◆ DATA SHOWN:
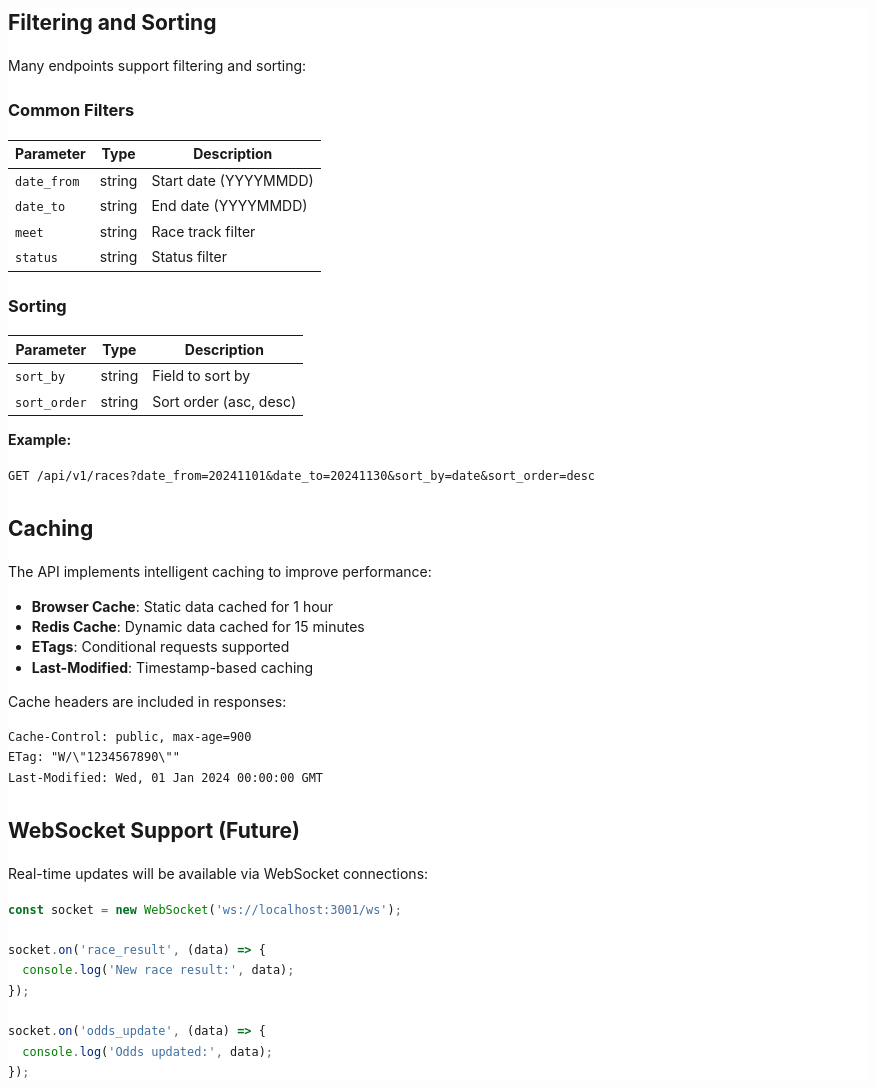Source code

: ## Filtering and Sorting

Many endpoints support filtering and sorting:

### Common Filters

| Parameter | Type | Description |
|-----------|------|-------------|
| `date_from` | string | Start date (YYYYMMDD) |
| `date_to` | string | End date (YYYYMMDD) |
| `meet` | string | Race track filter |
| `status` | string | Status filter |

### Sorting

| Parameter | Type | Description |
|-----------|------|-------------|
| `sort_by` | string | Field to sort by |
| `sort_order` | string | Sort order (asc, desc) |

**Example:**

```http
GET /api/v1/races?date_from=20241101&date_to=20241130&sort_by=date&sort_order=desc
```

## Caching

The API implements intelligent caching to improve performance:

- **Browser Cache**: Static data cached for 1 hour
- **Redis Cache**: Dynamic data cached for 15 minutes
- **ETags**: Conditional requests supported
- **Last-Modified**: Timestamp-based caching

Cache headers are included in responses:

```http
Cache-Control: public, max-age=900
ETag: "W/\"1234567890\""
Last-Modified: Wed, 01 Jan 2024 00:00:00 GMT
```

## WebSocket Support (Future)

Real-time updates will be available via WebSocket connections:

```javascript
const socket = new WebSocket('ws://localhost:3001/ws');

socket.on('race_result', (data) => {
  console.log('New race result:', data);
});

socket.on('odds_update', (data) => {
  console.log('Odds updated:', data);
});
```
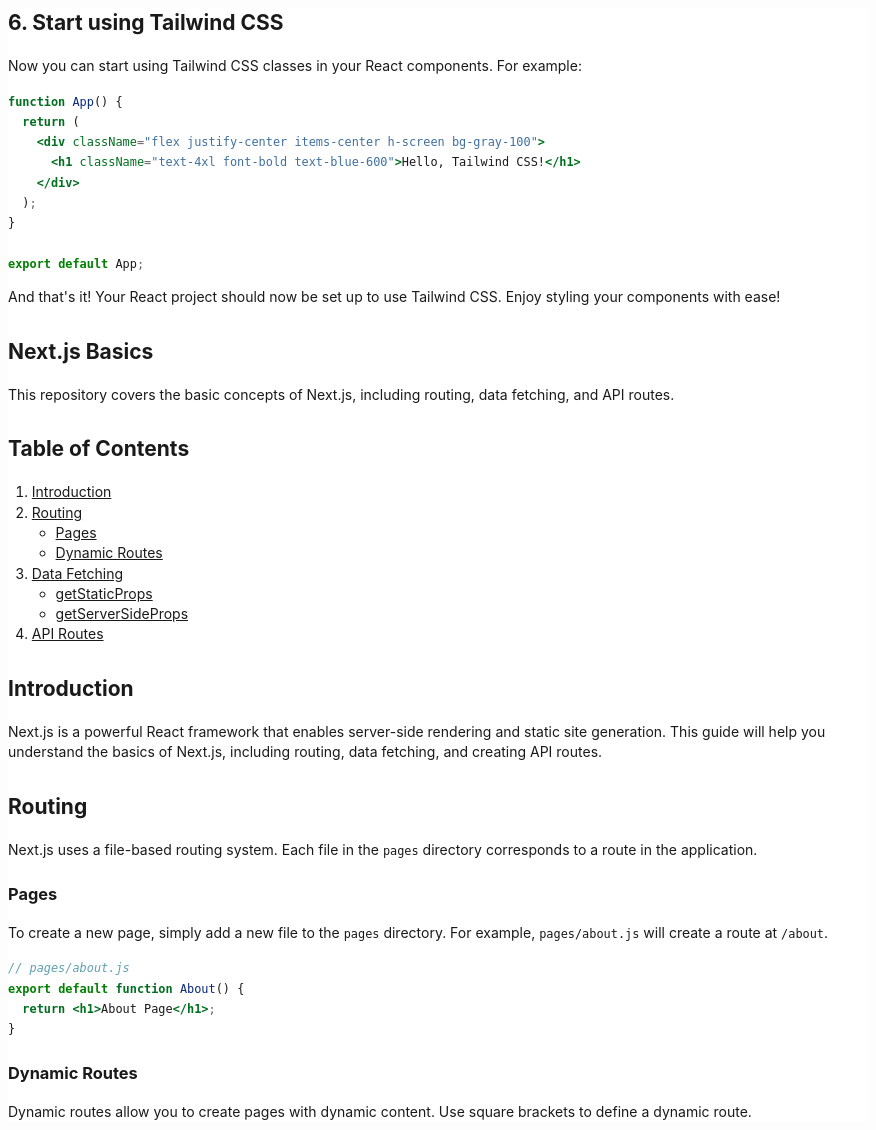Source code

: ## 6. Start using Tailwind CSS
Now you can start using Tailwind CSS classes in your React components. For example:
```jsx
function App() {
  return (
    <div className="flex justify-center items-center h-screen bg-gray-100">
      <h1 className="text-4xl font-bold text-blue-600">Hello, Tailwind CSS!</h1>
    </div>
  );
}

export default App;
```

And that's it! Your React project should now be set up to use Tailwind CSS. Enjoy styling your components with ease!
```
```
## Next.js Basics

This repository covers the basic concepts of Next.js, including routing, data fetching, and API routes.

## Table of Contents
1. [Introduction](#introduction)
2. [Routing](#routing)
   - [Pages](#pages)
   - [Dynamic Routes](#dynamic-routes)
3. [Data Fetching](#data-fetching)
   - [getStaticProps](#getstaticprops)
   - [getServerSideProps](#getserversideprops)
4. [API Routes](#api-routes)

## Introduction
Next.js is a powerful React framework that enables server-side rendering and static site generation. This guide will help you understand the basics of Next.js, including routing, data fetching, and creating API routes.

## Routing
Next.js uses a file-based routing system. Each file in the `pages` directory corresponds to a route in the application.

### Pages
To create a new page, simply add a new file to the `pages` directory. For example, `pages/about.js` will create a route at `/about`.

```jsx
// pages/about.js
export default function About() {
  return <h1>About Page</h1>;
}
```
### Dynamic Routes
Dynamic routes allow you to create pages with dynamic content. Use square brackets to define a dynamic route.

◆ PROBLEM REQUIREMENTS:
Word for word, repeat all of the entries above, leaving out the pictures.

◆ RESPONSE:
Source code

: ## Filtering and Sorting

Many endpoints support filtering and sorting:

### Common Filters

| Parameter | Type | Description |
|-----------|------|-------------|
| `date_from` | string | Start date (YYYYMMDD) |
| `date_to` | string | End date (YYYYMMDD) |
| `meet` | string | Race track filter |
| `status` | string | Status filter |

### Sorting

| Parameter | Type | Description |
|-----------|------|-------------|
| `sort_by` | string | Field to sort by |
| `sort_order` | string | Sort order (asc, desc) |

**Example:**

```http
GET /api/v1/races?date_from=20241101&date_to=20241130&sort_by=date&sort_order=desc
```

## Caching

The API implements intelligent caching to improve performance:

- **Browser Cache**: Static data cached for 1 hour
- **Redis Cache**: Dynamic data cached for 15 minutes
- **ETags**: Conditional requests supported
- **Last-Modified**: Timestamp-based caching

Cache headers are included in responses:

```http
Cache-Control: public, max-age=900
ETag: "W/\"1234567890\""
Last-Modified: Wed, 01 Jan 2024 00:00:00 GMT
```

## WebSocket Support (Future)

Real-time updates will be available via WebSocket connections:

```javascript
const socket = new WebSocket('ws://localhost:3001/ws');

socket.on('race_result', (data) => {
  console.log('New race result:', data);
});

socket.on('odds_update', (data) => {
  console.log('Odds updated:', data);
});
```
Source code

: ## 6. Start using Tailwind CSS
Now you can start using Tailwind CSS classes in your React components. For example:
```jsx
function App() {
  return (
    <div className="flex justify-center items-center h-screen bg-gray-100">
      <h1 className="text-4xl font-bold text-blue-600">Hello, Tailwind CSS!</h1>
    </div>
  );
}

export default App;
```

And that's it! Your React project should now be set up to use Tailwind CSS. Enjoy styling your components with ease!
```
```
## Next.js Basics

This repository covers the basic concepts of Next.js, including routing, data fetching, and API routes.

## Table of Contents
1. [Introduction](#introduction)
2. [Routing](#routing)
   - [Pages](#pages)
   - [Dynamic Routes](#dynamic-routes)
3. [Data Fetching](#data-fetching)
   - [getStaticProps](#getstaticprops)
   - [getServerSideProps](#getserversideprops)
4. [API Routes](#api-routes)

## Introduction
Next.js is a powerful React framework that enables server-side rendering and static site generation. This guide will help you understand the basics of Next.js, including routing, data fetching, and creating API routes.

## Routing
Next.js uses a file-based routing system. Each file in the `pages` directory corresponds to a route in the application.

### Pages
To create a new page, simply add a new file to the `pages` directory. For example, `pages/about.js` will create a route at `/about`.

```jsx
// pages/about.js
export default function About() {
  return <h1>About Page</h1>;
}
```
### Dynamic Routes
Dynamic routes allow you to create pages with dynamic content. Use square brackets to define a dynamic route.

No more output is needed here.